Lawrence is a Heisman finalist, but odds are against him winning it. Clemson will say goodbye to a second once-in-a-lifetime QB within the past seven years with neither landing the sport’s most prestigious award. Etienne will go down as the best back in Clemson history, rewriting the record books at Clemson and in the ACC. But he also played three games back in his home state of Louisiana, all in the College Football Playoff and all losses. He won’t be remembered for that, but he will certainly be haunted by it.

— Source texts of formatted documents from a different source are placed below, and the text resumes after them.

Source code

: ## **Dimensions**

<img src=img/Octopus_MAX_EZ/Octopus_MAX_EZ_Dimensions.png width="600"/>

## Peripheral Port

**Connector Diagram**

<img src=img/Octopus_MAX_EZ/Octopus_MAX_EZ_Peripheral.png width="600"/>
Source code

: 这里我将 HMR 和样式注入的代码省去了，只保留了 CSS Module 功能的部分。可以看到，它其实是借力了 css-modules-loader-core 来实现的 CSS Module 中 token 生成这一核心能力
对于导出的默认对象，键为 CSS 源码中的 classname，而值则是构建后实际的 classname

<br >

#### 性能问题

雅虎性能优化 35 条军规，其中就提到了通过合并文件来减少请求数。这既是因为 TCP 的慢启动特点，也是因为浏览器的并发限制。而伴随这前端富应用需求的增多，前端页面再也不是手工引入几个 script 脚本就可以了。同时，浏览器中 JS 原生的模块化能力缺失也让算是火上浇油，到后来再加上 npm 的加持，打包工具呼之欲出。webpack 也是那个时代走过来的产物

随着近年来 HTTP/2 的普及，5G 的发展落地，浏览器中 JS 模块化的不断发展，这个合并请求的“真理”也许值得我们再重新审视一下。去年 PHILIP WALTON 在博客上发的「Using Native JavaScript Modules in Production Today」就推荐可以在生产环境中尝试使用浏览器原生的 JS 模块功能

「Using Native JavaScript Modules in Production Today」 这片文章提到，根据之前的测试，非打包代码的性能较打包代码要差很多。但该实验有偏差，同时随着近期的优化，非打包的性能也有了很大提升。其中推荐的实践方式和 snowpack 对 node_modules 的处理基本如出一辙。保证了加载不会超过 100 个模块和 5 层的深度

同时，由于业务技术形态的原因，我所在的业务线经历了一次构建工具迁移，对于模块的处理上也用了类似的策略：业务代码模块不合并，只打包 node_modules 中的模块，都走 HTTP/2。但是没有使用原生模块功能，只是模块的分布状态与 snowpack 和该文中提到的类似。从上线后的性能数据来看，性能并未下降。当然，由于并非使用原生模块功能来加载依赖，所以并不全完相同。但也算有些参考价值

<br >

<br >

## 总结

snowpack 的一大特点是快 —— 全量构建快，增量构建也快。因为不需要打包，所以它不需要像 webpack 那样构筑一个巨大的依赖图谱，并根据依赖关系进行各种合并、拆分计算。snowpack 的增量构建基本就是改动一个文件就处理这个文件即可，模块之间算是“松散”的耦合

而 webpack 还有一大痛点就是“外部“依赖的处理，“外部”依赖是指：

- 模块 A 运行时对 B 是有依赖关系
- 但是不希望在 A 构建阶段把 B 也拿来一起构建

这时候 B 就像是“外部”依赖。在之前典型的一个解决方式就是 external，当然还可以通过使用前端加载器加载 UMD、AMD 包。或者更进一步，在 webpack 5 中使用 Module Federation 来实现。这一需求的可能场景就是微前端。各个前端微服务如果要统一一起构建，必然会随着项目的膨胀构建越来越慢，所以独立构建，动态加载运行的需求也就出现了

The majority of Clemson’s 2020 stars — Lawrence, Etienne, Powell, James Skalski, Nolan Turner — have championship rings from seasons past, but will remember 2020 as a quest left unfinished. This wasn’t Clemson’s best team, but it might have been its most impactful one, particularly off the field. Because of that, what awaits might be far different than what it would’ve been without them.
“The ripple effects at other schools, that was the coolest part for me,” Rencher said. “To have other guys reach out and want to do what we did … that’s been the coolest moment for me to see us stepping up in a way that kind of led to other people stepping up. It’s a domino effect.”